Since p53 loss is also critical to tumour development, retention of partial p53 phosphorylation could also explain the absence of lymphoid tumours in this variant. A functional link between ATM and p95/Nbs1 has been reported; after ionising radiation p95/Nbs1 is phosphorylated on ser343 in an ATM dependent manner in vitro and in vivo.32 It is noteworthy that p95 is part of a multiprotein complex hRad50/hMre11/Nbs1 involved in the DNA damage response to double strand breaks33 and hMRE11 is the gene mutated in A-TLD.16 The alteration of this pathway results in loss of the ionising radiation induced S phase checkpoint that is a common phenotype of both A-T and NBS cells.32–34 ATM is, however, a key protein involved in several networks as proven by the many reported interacting partners (BRCA1, c-Abl, p34, CtIP, β-adaptin, RPA).35–40 Therefore, other roles of ATM, such as alteration in cell membranes or cell signalling that depend on ATM, could be important and partially maintained in our patient. For instance, since both A-TLD and NBS patients do not show telangiectasia, the altered hRad50/hMre11/Nbs1 complex might not be responsible for this phenotype. The absence of this clinical feature in our patient suggests that the ATM dependent pathway leading to telangiectasia is not compromised.

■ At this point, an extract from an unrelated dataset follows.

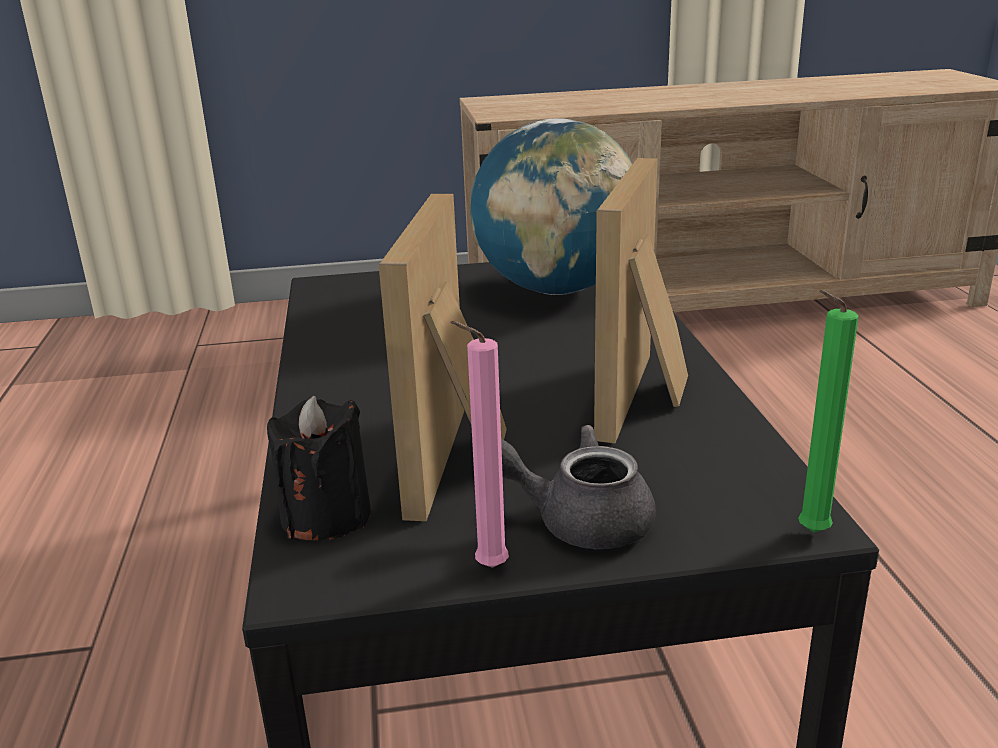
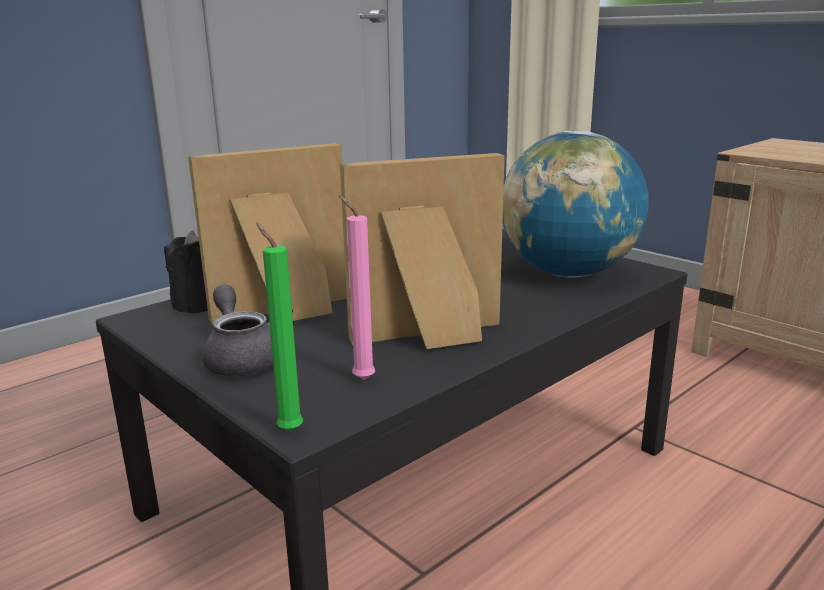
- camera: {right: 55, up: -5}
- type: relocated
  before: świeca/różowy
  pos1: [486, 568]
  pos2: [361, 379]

A-T patients have very high levels of chromosome translocations in their peripheral lymphocytes involving breakage in the T cell receptor genes. This shows involvement of ATM in V(D)J recombination.41 The high frequency of t(7;14) translocations in this patient is interesting when compared with other milder cases of A-T, where the frequency of translocations tends to be lower than in classical A-T patients. The absence of a lymphoid tumour in these sibs may suggest some protection against such a tumour, especially T-PLL, but this is not certain and the presence of mutant protein may be an indication of risk of another tumour type.

Further molecular analyses of this A-T variant are needed to identify the pathways that regulate the severity of clinical symptoms. Their characterisation, also through expression profiles from microarray analysis, could help our understanding of the several functions of the ATM protein.


We thank Professor K Sperling (Institut für Humangenetik, Virchow Klinikum, Humboldt University, Berlin, Germany) for providing fluorescent markers on chromosome 8q21. The financial support of Fondazione Bertolini Torino and Fondazione E E Rulfo is gratefully acknowledged. We especially thank Professor M DeMarchi for discussion and critical reading of the manuscript. We would like to thank all family members for collaboration.